Try it: Only the lines below, from the one with "teapot: present [689,489,838,595]" through the one with "fruit: none [334,96,405,156]", are to be written out, exactly.

Provided material:
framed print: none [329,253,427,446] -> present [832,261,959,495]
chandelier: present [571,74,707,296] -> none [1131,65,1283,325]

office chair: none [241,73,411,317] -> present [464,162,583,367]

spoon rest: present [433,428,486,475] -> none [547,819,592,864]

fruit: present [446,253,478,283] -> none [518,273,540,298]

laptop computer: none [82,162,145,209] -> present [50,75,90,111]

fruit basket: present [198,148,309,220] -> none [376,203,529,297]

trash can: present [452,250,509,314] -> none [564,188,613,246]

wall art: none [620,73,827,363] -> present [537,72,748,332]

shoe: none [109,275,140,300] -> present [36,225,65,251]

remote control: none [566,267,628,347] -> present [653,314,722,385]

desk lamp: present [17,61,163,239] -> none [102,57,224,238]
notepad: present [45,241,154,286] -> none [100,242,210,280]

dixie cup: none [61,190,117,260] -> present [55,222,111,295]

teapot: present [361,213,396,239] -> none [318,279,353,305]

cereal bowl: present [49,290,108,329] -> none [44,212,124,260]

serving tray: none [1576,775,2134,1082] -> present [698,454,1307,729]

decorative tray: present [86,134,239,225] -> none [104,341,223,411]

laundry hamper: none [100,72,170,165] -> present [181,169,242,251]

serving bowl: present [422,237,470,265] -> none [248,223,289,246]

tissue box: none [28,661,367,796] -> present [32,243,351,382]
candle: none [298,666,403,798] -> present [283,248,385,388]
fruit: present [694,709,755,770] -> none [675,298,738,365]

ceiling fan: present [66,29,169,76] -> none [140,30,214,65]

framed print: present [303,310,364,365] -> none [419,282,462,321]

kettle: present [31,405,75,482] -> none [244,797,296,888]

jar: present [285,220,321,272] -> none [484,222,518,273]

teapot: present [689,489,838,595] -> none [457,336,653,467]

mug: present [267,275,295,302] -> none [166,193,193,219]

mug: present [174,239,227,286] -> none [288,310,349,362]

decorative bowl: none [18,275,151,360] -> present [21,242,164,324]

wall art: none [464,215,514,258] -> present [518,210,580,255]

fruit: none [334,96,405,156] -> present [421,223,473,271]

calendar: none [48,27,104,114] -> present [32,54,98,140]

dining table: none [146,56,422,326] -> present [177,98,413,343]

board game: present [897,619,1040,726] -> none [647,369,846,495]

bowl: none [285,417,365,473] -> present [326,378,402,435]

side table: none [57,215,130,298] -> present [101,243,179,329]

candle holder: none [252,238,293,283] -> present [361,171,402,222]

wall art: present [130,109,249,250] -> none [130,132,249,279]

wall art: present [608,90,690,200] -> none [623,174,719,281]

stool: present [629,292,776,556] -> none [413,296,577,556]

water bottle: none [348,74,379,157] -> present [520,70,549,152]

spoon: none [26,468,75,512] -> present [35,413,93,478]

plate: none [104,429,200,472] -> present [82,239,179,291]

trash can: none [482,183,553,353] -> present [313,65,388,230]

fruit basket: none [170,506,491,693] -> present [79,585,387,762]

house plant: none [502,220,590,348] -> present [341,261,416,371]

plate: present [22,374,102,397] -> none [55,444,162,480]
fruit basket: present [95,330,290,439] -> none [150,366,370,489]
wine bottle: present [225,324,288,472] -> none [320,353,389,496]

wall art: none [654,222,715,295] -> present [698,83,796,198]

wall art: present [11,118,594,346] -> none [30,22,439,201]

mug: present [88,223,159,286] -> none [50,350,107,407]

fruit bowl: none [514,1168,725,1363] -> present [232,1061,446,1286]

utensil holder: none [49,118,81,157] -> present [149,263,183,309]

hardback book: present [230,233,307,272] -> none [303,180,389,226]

Output for this task:
teapot: present [689,489,838,595] -> none [457,336,653,467]

mug: present [267,275,295,302] -> none [166,193,193,219]

mug: present [174,239,227,286] -> none [288,310,349,362]

decorative bowl: none [18,275,151,360] -> present [21,242,164,324]

wall art: none [464,215,514,258] -> present [518,210,580,255]

fruit: none [334,96,405,156] -> present [421,223,473,271]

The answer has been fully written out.